Often in newspapers there is a wordwheel or some variant, whereby you have to find as many words greater than 3 letters long, containing the centre word and using the letters no more than once. I have created a webpage that generates a “WordCube” daily for people to peruse at their leisure (www.stealthcopter.com/wordcube). This post contains the code and explanation of the solutions to wordcube’s (and all other word<insert shape here>).

WordCube from http://www.stealthcopter.com/wordcube for 12/12/2009
Example WordCube image for the 12th December 2009 from www.stealthcopter.com/wordcube/2009/12/12

Below is a function I wrote to check if an input was a valid anagram (or partial anagram, as it isn’t essential to use every letter). The function works by cycling over each letter of word we are testing (word), and checks if the letter is valid (checked against chkword). If the letter is valid then it removes the letter from the original word and moves to the next letter until we run out of letters (returns True) or if the letter is invalid (returns False).

def anagramchk(word,chkword):
	for letter in word:
		if letter in chkword:
			chkword=chkword.replace(letter, '', 1)

+ + +

▸ **Written exercise 1**:
Give the records from the line containing "scientific name: Peritassa laevigata" through the end of the records as a two-column CSV with the headers "field" and "value". Make one row per line, put each field in quotation marks, and turn any line breaks into spaces.

+ + +

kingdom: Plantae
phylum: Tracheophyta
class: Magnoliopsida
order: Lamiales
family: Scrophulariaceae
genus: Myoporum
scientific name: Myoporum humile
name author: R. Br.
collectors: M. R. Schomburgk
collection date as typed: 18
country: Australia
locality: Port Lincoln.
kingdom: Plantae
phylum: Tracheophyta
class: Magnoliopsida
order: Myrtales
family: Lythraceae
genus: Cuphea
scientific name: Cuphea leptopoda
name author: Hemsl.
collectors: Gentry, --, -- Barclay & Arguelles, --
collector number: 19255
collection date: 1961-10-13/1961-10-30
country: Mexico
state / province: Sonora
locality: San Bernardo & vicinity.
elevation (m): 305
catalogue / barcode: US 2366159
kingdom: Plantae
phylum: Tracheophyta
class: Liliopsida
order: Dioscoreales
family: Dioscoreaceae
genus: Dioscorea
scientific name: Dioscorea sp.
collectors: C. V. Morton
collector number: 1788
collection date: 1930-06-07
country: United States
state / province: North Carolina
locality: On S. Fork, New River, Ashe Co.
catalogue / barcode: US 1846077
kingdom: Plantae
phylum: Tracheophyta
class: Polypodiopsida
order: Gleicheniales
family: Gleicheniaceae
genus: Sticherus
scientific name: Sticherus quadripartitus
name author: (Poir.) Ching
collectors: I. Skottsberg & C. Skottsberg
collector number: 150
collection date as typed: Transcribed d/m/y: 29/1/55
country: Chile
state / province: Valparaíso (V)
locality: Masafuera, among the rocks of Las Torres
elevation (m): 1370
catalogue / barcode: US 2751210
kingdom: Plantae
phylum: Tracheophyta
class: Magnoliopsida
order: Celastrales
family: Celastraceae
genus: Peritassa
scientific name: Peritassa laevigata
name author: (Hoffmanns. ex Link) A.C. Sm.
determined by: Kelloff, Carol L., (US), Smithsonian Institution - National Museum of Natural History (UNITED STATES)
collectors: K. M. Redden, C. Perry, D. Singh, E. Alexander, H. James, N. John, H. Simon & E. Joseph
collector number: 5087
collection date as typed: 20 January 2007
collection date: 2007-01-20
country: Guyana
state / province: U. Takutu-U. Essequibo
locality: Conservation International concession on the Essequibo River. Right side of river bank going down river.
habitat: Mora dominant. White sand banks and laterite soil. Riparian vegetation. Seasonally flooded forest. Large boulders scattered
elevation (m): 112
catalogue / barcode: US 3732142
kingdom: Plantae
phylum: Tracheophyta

+ + +

▸ **Written exercise 2**:
Quote the part of the WordCube post that opens with the words containing "Below is a function" and closes with "invalid (returns False).".

▸ **Correct result 1**:
field,value
"scientific name:","Peritassa laevigata"
"name author:","(Hoffmanns. ex Link) A.C. Sm."
"determined by:","Kelloff, Carol L., (US), Smithsonian Institution - National Museum of Natural History (UNITED STATES)"
"collectors:","K. M. Redden, C. Perry, D. Singh, E. Alexander, H. James, N. John, H. Simon & E. Joseph"
"collector number:","5087"
"collection date as typed:","20 January 2007"
"collection date:","2007-01-20"
"country:","Guyana"
"state / province:","U. Takutu-U. Essequibo"
"locality:","Conservation International concession on the Essequibo River. Right side of river bank going down river."
"habitat:","Mora dominant. White sand banks and laterite soil. Riparian vegetation. Seasonally flooded forest. Large boulders scattered"
"elevation (m):","112"
"catalogue / barcode:","US 3732142"
"kingdom:","Plantae"
"phylum:","Tracheophyta"

▸ **Correct result 2**:
Below is a function I wrote to check if an input was a valid anagram (or partial anagram, as it isn’t essential to use every letter). The function works by cycling over each letter of word we are testing (word), and checks if the letter is valid (checked against chkword). If the letter is valid then it removes the letter from the original word and moves to the next letter until we run out of letters (returns True) or if the letter is invalid (returns False).